▶ **TASK DESCRIPTION**
Write out the classification lines of every entry word for word, leaving the pictures out of your answer.

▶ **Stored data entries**
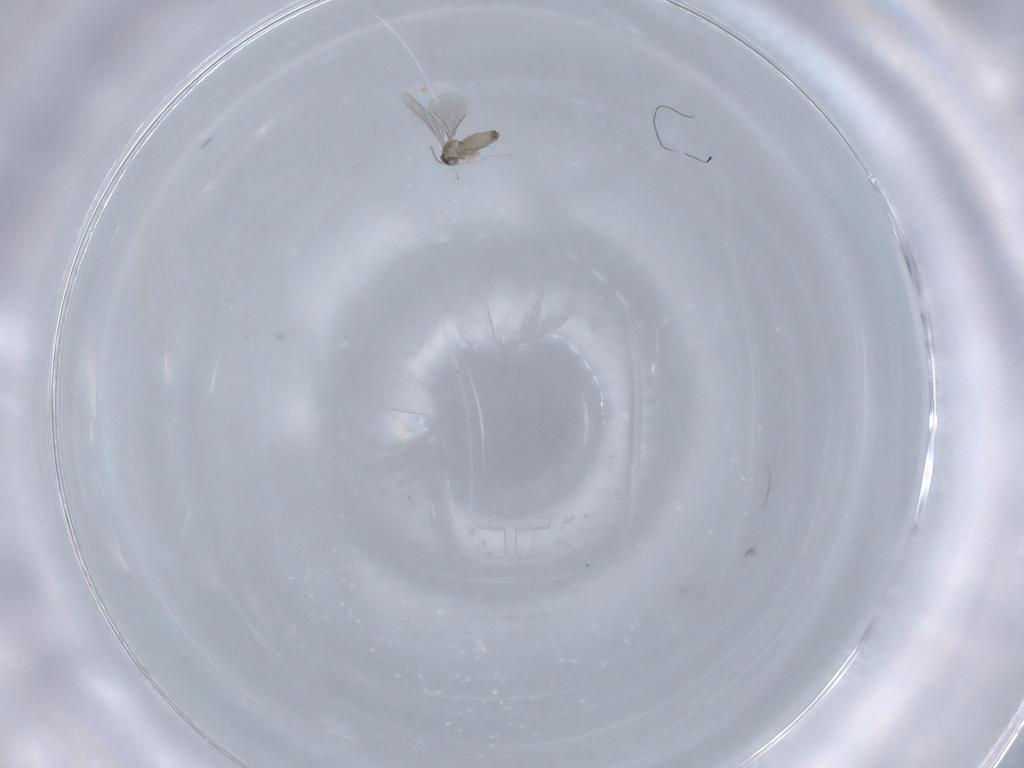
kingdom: Animalia
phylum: Arthropoda
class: Insecta
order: Diptera
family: Cecidomyiidae
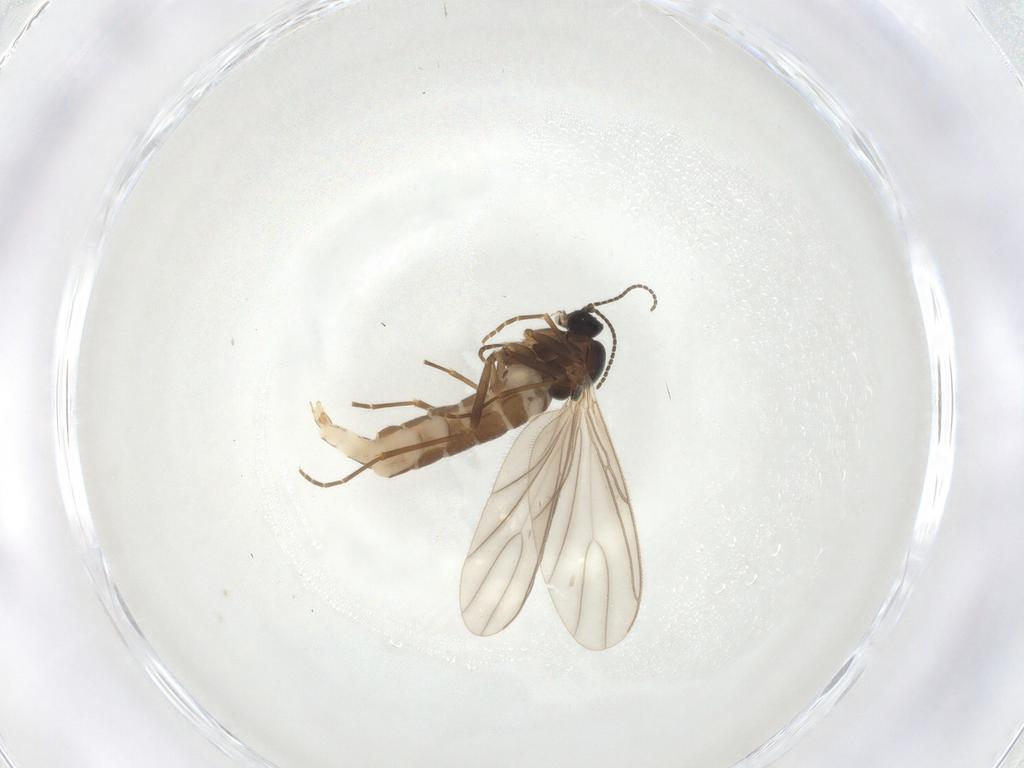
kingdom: Animalia
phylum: Arthropoda
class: Insecta
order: Diptera
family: Sciaridae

▶ **COMPLETED TASK**
kingdom: Animalia
phylum: Arthropoda
class: Insecta
order: Diptera
family: Cecidomyiidae
kingdom: Animalia
phylum: Arthropoda
class: Insecta
order: Diptera
family: Sciaridae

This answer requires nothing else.